Last week a statement in North Korean media said the North was cancelling all political and military agreements made with the South, considering them to be "dead".

However, some analysts believe the escalation in North Korean rhetoric is less intended to warn of imminent conflict and more designed to attract the attention of the new US president, Barack Obama, and to ensure the Korean peninsula remains a top US diplomatic priority.

'Jittery'

"Pyongyang seems jittery," Ryoo Kihl-jae, an expert at the University of North Korea Studies, told Yonhap.

He said that Kim Jong-il, the North Korean leader who reportedly suffered a stroke last summer, appeared to be pressing the new US administration to formulate its North Korea policy quickly.

On Monday the US and South Korean presidents held what was described as "substantive" telephone conversation, agreeing to step up cooperation towards ending North Korea's nuclear weapons programmes.

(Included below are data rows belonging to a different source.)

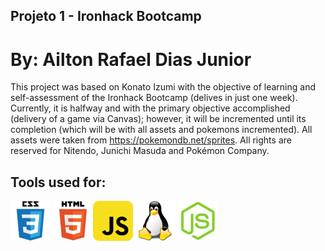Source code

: ## Projeto 1 - Ironhack Bootcamp
# By: Ailton Rafael Dias Junior

This project was based on Konato Izumi with the objective of learning and self-assessment of the Ironhack Bootcamp (delives in just one week).
Currently, it is halfway and with the primary objective accomplished (delivery of a game via Canvas); however, it will be incremented until its completion (which will be with all assets and pokemons incremented).
All assets were taken from https://pokemondb.net/sprites.
All rights are reserved for Nitendo, Junichi Masuda and Pokémon Company.

## Tools used for:
<img src="./src/assets/icons/css.png" /> <img src="./src/assets/icons/html.png" /><img src="./src/assets/icons/javascript.png" /> <img src="./src/assets/icons/linux.png" /> <img src="./src/assets/icons/nodejs.png" />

Robert Gibbs, the White House spokesman, said Obama and Lee "agreed to work closely as allies and through the six-party talks to achieve the verifiable elimination of North Korea's nuclear weapons".

Denuclearisation

In Seoul, presidential spokesman Lee Dong-Kwan said Obama had noted that "a series of recent developments" had led him to realise that the denuclearisation of the Korean peninsula could be achieved at an early date through improved cooperation among the six-nations involved in the talks.

The six-party talks process began in 2003 and brings together China, Japan, Russia, the US and the two Koreas.

A deal signed in February 2007 offers the North energy aid, normalised ties with the US and Japan and a permanent peace pact if it dismantles its atomic plants and hands over all nuclear weapons and material.

But the disarmament talks have become bogged down in disagreements over how to verify the North's declared nuclear activities.